### Task goal:
Copy each of the rows below word for word, keeping every line and character unchanged.

Stored data entries:
[Start of Attachment]

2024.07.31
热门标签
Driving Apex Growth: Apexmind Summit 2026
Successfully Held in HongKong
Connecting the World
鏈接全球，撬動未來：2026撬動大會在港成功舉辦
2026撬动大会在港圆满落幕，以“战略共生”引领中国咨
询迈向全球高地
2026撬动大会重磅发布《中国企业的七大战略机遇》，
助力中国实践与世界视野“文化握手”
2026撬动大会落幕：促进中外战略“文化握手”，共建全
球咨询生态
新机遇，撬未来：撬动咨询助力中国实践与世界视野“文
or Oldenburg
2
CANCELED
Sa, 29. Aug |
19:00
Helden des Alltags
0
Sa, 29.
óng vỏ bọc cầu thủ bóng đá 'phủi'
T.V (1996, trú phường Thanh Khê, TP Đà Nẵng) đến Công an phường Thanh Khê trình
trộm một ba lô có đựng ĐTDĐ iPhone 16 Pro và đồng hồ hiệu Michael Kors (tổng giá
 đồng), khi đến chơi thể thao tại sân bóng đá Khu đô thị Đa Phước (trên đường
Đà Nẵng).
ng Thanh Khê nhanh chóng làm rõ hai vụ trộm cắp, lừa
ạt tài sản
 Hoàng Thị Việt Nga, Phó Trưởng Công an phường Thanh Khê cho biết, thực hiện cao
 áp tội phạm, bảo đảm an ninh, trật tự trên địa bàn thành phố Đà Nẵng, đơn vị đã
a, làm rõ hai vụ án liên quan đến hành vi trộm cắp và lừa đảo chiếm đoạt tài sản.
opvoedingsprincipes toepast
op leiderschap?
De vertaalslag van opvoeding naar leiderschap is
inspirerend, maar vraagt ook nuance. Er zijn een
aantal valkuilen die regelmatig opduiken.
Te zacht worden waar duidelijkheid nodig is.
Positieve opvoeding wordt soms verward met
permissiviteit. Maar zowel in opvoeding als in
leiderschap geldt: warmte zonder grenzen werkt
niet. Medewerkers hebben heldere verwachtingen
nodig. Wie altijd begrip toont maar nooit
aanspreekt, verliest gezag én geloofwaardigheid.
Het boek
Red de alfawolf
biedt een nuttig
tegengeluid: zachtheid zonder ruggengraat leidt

[End of Attachment]

### Task solution:
2024.07.31
热门标签
Driving Apex Growth: Apexmind Summit 2026
Successfully Held in HongKong
Connecting the World
鏈接全球，撬動未來：2026撬動大會在港成功舉辦
2026撬动大会在港圆满落幕，以“战略共生”引领中国咨
询迈向全球高地
2026撬动大会重磅发布《中国企业的七大战略机遇》，
助力中国实践与世界视野“文化握手”
2026撬动大会落幕：促进中外战略“文化握手”，共建全
球咨询生态
新机遇，撬未来：撬动咨询助力中国实践与世界视野“文
or Oldenburg
2
CANCELED
Sa, 29. Aug |
19:00
Helden des Alltags
0
Sa, 29.
óng vỏ bọc cầu thủ bóng đá 'phủi'
T.V (1996, trú phường Thanh Khê, TP Đà Nẵng) đến Công an phường Thanh Khê trình
trộm một ba lô có đựng ĐTDĐ iPhone 16 Pro và đồng hồ hiệu Michael Kors (tổng giá
 đồng), khi đến chơi thể thao tại sân bóng đá Khu đô thị Đa Phước (trên đường
Đà Nẵng).
ng Thanh Khê nhanh chóng làm rõ hai vụ trộm cắp, lừa
ạt tài sản
 Hoàng Thị Việt Nga, Phó Trưởng Công an phường Thanh Khê cho biết, thực hiện cao
 áp tội phạm, bảo đảm an ninh, trật tự trên địa bàn thành phố Đà Nẵng, đơn vị đã
a, làm rõ hai vụ án liên quan đến hành vi trộm cắp và lừa đảo chiếm đoạt tài sản.
opvoedingsprincipes toepast
op leiderschap?
De vertaalslag van opvoeding naar leiderschap is
inspirerend, maar vraagt ook nuance. Er zijn een
aantal valkuilen die regelmatig opduiken.
Te zacht worden waar duidelijkheid nodig is.
Positieve opvoeding wordt soms verward met
permissiviteit. Maar zowel in opvoeding als in
leiderschap geldt: warmte zonder grenzen werkt
niet. Medewerkers hebben heldere verwachtingen
nodig. Wie altijd begrip toont maar nooit
aanspreekt, verliest gezag én geloofwaardigheid.
Het boek
Red de alfawolf
biedt een nuttig
tegengeluid: zachtheid zonder ruggengraat leidt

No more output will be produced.